» ABOUT THIS EXERCISE: Transcribe exactly each line of the entries, from the opening line to the line with "left knee: (83, 356)", with both of those lines included.
+++ INFORMATION SHOWN +++
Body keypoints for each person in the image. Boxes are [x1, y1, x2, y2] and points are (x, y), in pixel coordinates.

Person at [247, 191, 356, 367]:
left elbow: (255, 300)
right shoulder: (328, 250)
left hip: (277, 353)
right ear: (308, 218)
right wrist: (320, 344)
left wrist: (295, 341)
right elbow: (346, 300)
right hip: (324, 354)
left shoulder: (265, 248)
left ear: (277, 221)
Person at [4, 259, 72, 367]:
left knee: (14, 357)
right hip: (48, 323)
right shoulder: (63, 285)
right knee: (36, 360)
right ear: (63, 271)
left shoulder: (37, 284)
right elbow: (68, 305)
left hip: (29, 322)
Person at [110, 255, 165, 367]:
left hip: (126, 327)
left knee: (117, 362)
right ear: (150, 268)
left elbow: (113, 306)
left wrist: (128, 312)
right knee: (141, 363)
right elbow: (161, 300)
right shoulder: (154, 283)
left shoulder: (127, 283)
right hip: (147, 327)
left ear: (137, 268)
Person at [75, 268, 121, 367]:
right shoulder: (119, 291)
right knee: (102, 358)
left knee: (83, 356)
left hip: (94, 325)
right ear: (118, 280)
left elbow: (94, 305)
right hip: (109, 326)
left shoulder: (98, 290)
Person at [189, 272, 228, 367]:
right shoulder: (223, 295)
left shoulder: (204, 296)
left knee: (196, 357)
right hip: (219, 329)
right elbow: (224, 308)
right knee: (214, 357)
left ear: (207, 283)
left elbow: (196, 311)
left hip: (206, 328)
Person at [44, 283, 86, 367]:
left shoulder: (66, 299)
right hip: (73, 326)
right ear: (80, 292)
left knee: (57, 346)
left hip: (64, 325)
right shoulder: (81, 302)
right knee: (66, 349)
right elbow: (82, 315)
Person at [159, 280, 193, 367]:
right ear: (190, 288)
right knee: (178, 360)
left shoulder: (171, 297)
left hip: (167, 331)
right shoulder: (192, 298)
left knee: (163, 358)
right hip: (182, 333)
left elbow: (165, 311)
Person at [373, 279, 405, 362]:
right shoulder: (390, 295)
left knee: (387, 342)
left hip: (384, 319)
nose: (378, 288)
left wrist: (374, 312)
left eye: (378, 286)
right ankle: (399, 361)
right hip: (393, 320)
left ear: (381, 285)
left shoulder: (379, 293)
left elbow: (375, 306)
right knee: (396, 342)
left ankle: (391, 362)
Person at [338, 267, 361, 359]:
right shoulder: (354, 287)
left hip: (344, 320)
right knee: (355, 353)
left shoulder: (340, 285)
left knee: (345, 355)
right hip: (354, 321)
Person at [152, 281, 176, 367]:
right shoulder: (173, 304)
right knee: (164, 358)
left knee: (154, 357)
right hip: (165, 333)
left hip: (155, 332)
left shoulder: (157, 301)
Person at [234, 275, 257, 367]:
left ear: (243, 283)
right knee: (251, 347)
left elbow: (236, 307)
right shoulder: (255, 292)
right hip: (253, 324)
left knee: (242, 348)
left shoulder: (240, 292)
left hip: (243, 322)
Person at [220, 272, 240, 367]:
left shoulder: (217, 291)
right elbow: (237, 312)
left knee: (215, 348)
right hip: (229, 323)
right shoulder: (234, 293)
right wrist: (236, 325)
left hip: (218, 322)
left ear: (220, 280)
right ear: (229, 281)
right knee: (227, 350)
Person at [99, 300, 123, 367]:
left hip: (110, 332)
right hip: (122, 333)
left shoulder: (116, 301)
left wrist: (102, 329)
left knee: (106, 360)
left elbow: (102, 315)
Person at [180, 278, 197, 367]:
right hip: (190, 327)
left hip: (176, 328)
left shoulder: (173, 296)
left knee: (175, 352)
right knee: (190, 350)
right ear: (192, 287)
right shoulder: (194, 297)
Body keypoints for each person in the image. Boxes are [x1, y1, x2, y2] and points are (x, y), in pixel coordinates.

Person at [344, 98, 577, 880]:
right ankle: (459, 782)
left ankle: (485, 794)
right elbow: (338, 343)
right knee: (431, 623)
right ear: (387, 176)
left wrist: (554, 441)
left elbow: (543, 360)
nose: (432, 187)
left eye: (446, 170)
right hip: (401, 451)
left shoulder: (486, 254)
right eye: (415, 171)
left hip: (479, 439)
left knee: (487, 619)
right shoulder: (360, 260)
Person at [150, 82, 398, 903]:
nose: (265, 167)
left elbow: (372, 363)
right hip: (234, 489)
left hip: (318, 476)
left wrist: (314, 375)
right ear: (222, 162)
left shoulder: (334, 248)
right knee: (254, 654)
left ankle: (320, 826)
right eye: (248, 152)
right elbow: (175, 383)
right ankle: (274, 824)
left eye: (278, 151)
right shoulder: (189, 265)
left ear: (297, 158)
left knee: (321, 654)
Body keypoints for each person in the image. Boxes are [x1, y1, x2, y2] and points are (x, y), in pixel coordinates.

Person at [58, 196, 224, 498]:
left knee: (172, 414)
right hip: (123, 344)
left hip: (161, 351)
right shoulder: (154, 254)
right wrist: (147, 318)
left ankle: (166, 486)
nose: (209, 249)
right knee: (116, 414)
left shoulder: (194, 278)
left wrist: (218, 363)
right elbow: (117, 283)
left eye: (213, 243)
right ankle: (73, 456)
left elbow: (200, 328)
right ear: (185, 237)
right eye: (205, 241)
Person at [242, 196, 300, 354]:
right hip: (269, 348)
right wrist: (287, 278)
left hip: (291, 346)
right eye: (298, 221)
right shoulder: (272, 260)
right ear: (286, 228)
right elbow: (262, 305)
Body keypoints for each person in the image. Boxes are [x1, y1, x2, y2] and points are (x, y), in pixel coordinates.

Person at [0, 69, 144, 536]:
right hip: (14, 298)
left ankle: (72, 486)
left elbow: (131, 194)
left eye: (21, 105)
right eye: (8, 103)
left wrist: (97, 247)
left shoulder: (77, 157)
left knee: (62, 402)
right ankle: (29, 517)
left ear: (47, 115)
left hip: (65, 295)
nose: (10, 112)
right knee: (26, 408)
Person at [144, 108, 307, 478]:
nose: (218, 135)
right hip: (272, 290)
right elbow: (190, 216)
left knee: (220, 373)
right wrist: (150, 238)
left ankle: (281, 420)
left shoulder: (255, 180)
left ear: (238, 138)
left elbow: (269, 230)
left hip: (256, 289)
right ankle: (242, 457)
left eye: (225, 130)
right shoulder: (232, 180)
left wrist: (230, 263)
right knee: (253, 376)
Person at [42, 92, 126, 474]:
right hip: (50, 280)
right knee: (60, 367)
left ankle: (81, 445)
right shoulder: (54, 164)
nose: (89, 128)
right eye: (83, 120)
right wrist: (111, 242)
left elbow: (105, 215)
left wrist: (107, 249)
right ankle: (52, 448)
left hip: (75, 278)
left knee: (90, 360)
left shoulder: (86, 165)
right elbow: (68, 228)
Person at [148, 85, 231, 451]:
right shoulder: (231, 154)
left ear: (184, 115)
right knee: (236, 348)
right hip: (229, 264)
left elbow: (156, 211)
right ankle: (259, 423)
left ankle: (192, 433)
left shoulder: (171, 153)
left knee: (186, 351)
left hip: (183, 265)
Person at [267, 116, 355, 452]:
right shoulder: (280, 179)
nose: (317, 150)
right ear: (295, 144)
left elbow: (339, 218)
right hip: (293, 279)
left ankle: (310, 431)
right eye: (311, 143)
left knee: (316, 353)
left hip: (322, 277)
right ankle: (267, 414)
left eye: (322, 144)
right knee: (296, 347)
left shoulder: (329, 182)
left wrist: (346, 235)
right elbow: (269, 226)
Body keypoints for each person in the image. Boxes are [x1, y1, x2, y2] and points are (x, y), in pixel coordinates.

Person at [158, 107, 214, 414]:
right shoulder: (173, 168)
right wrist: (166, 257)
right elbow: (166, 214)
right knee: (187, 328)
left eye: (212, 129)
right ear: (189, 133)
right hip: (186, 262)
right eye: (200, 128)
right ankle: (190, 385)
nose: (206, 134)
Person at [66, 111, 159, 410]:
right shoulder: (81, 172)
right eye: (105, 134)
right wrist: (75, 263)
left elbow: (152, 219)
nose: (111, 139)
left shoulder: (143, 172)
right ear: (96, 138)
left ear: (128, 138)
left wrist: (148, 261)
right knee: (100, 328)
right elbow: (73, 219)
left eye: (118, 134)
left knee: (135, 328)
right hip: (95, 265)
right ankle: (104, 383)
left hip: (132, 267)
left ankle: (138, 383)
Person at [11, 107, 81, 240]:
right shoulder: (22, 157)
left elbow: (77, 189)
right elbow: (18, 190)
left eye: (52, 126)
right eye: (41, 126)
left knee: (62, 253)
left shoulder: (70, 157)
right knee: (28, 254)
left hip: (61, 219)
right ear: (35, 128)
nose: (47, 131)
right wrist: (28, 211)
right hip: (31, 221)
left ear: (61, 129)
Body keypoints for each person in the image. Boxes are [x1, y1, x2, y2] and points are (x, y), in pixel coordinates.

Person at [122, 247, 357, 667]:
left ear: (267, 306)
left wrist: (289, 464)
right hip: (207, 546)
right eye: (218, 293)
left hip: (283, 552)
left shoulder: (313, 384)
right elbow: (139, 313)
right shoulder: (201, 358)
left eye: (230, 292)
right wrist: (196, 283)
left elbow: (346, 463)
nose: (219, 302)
+++
» SOLUTION FOR THIS EXERCISE:
Body keypoints for each person in the image. Boxes are [x1, y1, x2, y2] and points are (x, y), in pixel coordinates.

Person at [247, 191, 356, 367]:
left elbow: (255, 300)
right shoulder: (328, 250)
left hip: (277, 353)
right ear: (308, 218)
right wrist: (320, 344)
left wrist: (295, 341)
right elbow: (346, 300)
right hip: (324, 354)
left shoulder: (265, 248)
left ear: (277, 221)
Person at [4, 259, 72, 367]:
left knee: (14, 357)
right hip: (48, 323)
right shoulder: (63, 285)
right knee: (36, 360)
right ear: (63, 271)
left shoulder: (37, 284)
right elbow: (68, 305)
left hip: (29, 322)
Person at [110, 255, 165, 367]:
left hip: (126, 327)
left knee: (117, 362)
right ear: (150, 268)
left elbow: (113, 306)
left wrist: (128, 312)
right knee: (141, 363)
right elbow: (161, 300)
right shoulder: (154, 283)
left shoulder: (127, 283)
right hip: (147, 327)
left ear: (137, 268)
Person at [75, 268, 121, 367]:
right shoulder: (119, 291)
right knee: (102, 358)
left knee: (83, 356)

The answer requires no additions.